Many commonly held assets pass outside of a will or trust and are governed by beneficiary designation or the form of ownership. Most of these arrangements are also affected by the termination of a marriage by divorce of dissolution but not by the execution of a separation agreement even with actual separation.

  • Survivorship Deeds.  Many married couples own their residences as joint tenants with rights of survivorship so that the property will pass to the survivor of them without reference to a will or action of the Probate Court. Divorce causes the survivorship tenancy to convert to a tenancy in common which means that each owner has an undivided one-half interest in the property which will pass via the deceased’s estate plan and not automatically to the other owner. This result can be overridden and the survivorship tenancy maintained by the decree which terminates the marriage.
  • Joint Financial Accounts.  Bank accounts and investment accounts are frequently held by spouses jointly with rights of survivorship.
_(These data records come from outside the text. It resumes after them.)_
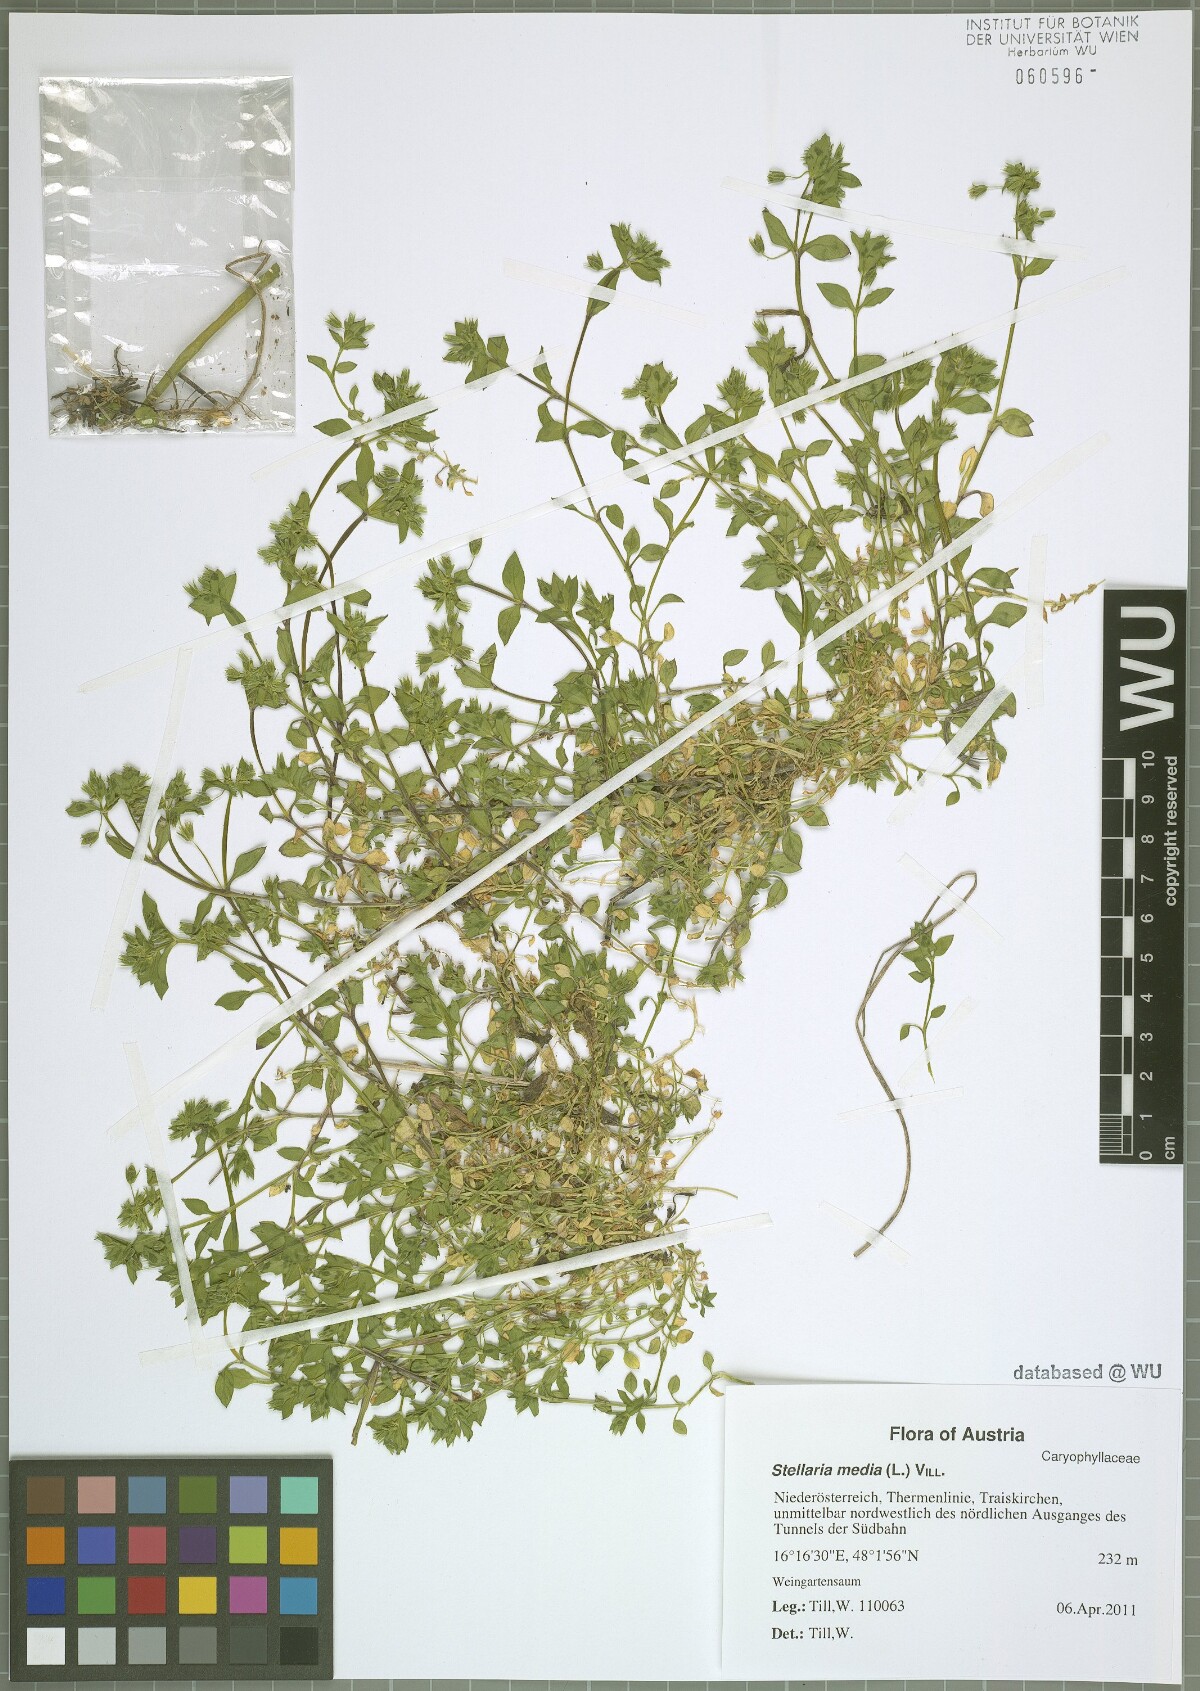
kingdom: Plantae
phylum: Tracheophyta
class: Magnoliopsida
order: Caryophyllales
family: Caryophyllaceae
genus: Stellaria
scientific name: Stellaria media
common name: Common chickweed
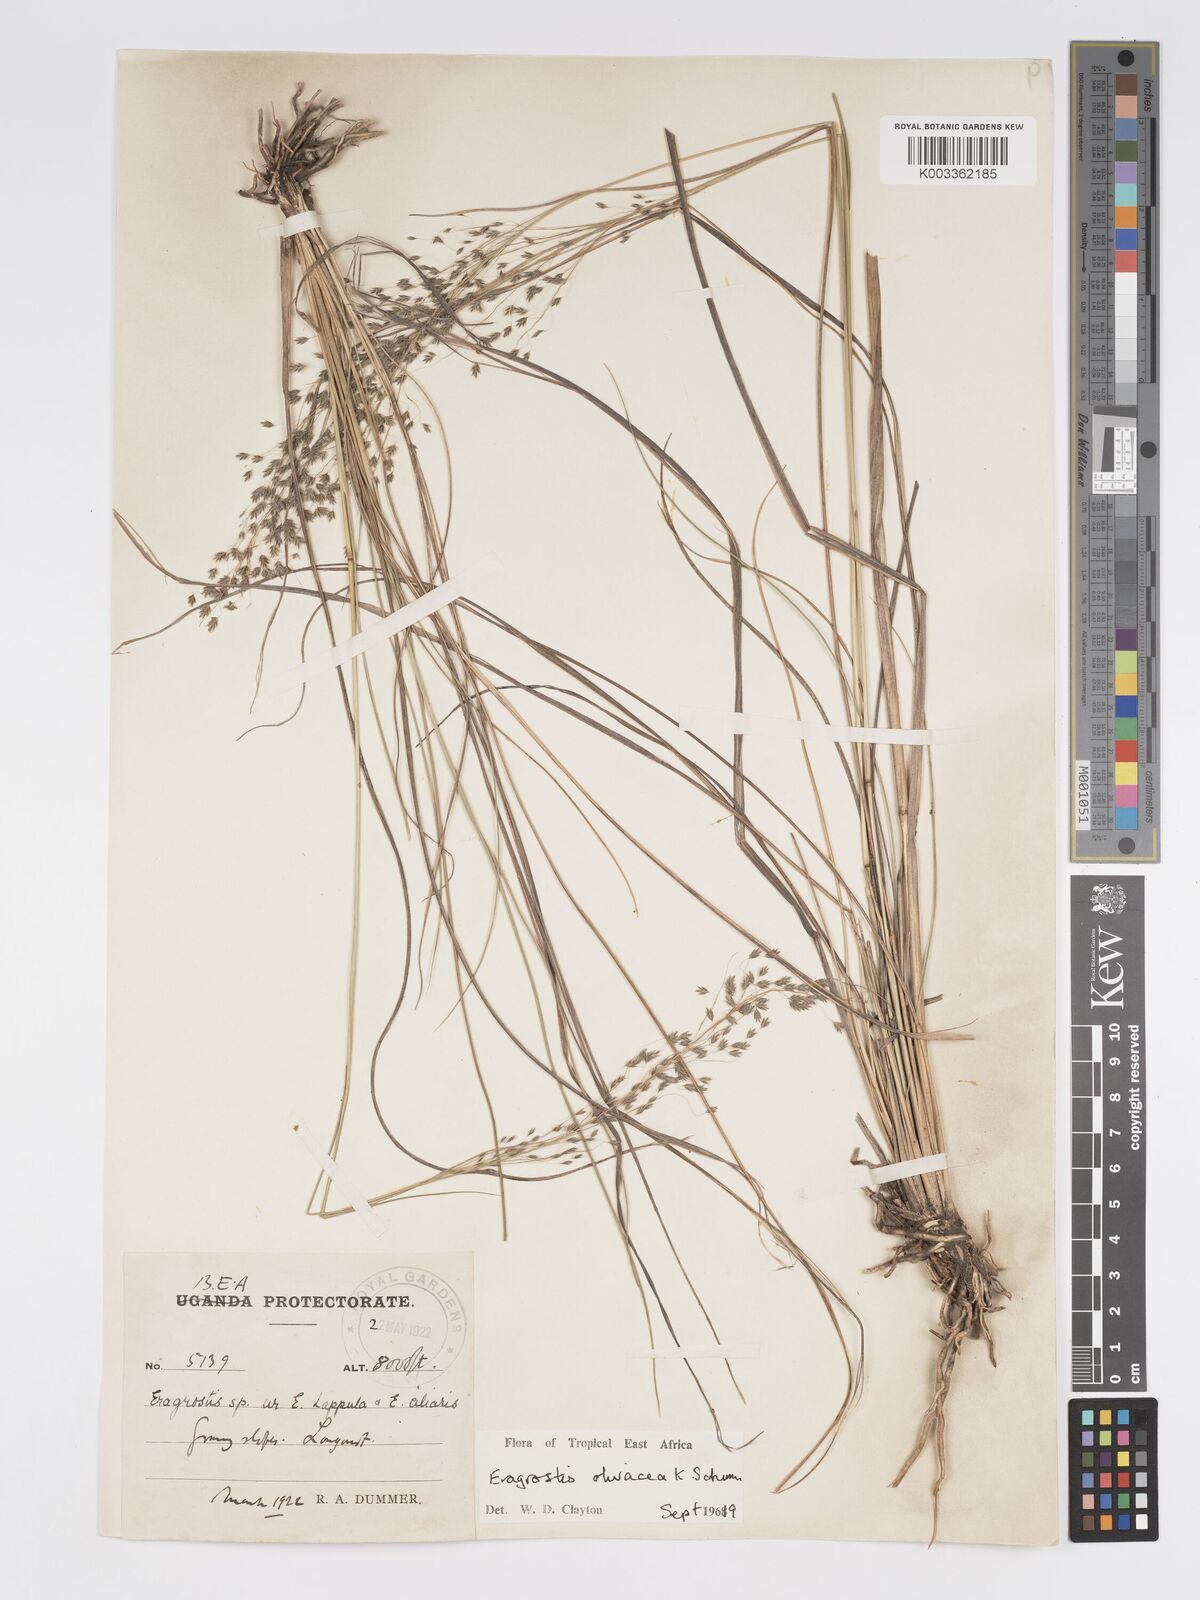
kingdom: Plantae
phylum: Tracheophyta
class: Liliopsida
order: Poales
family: Poaceae
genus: Eragrostis
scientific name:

Upon the termination of a marriage, unless the decree provides otherwise, the survivorship rights in such accounts terminate and each party will own an undivided interest in the property held in the account in proportion to the spouse’s net contributions to the account. Other personal property, such as automobiles, held with survivorship rights is treated in the same manner.
  • Beneficiary Designations.  With two important exceptions, beneficiary designations naming a former spouse as the beneficiary of life insurance, IRAs, annuity contracts and payable on death accounts (POD) are revoked by a divorce or dissolution. The exceptions are: (1) A life insurance beneficiary designation signed before May 31, 1990 is not revoked and will still be valid, and (2) benefits under a plan subject to ERISA, such as an employer sponsored pension plan and employer provided life insurance, are not governed by Ohio law. The U.S. Supreme Court has held that ERISA plan benefits must be paid to the beneficiary named in the plan documents, even if that beneficiary is no longer married to the plan participant. Federal law, not State law, governs such plans.
  • Transfer on Death (“TOD”).  Ohio law permits the owner of real property to record an affidavit designating a beneficiary to received his or her interest in the real estate at the death of the record owner. (Prior to December 28, 2009 this was done by filing a transfer on death deed.) Both the current and former statutes are silent about the effect of divorce on the designation of a former spouse as a TOD beneficiary and it is not clear that the provisions of the statute discussed under the beneficiary designation topic of this article applies to TOD designations.

This summary is based on Ohio law. The laws of other states may differ and may apply if after a divorce a party relocates to another state and does not review the estate plan. If you or a family member experience the termination of a marriage it is important to carefully review all aspects of your estate plan to make sure that it reflects your current goals and to avoid unintended results.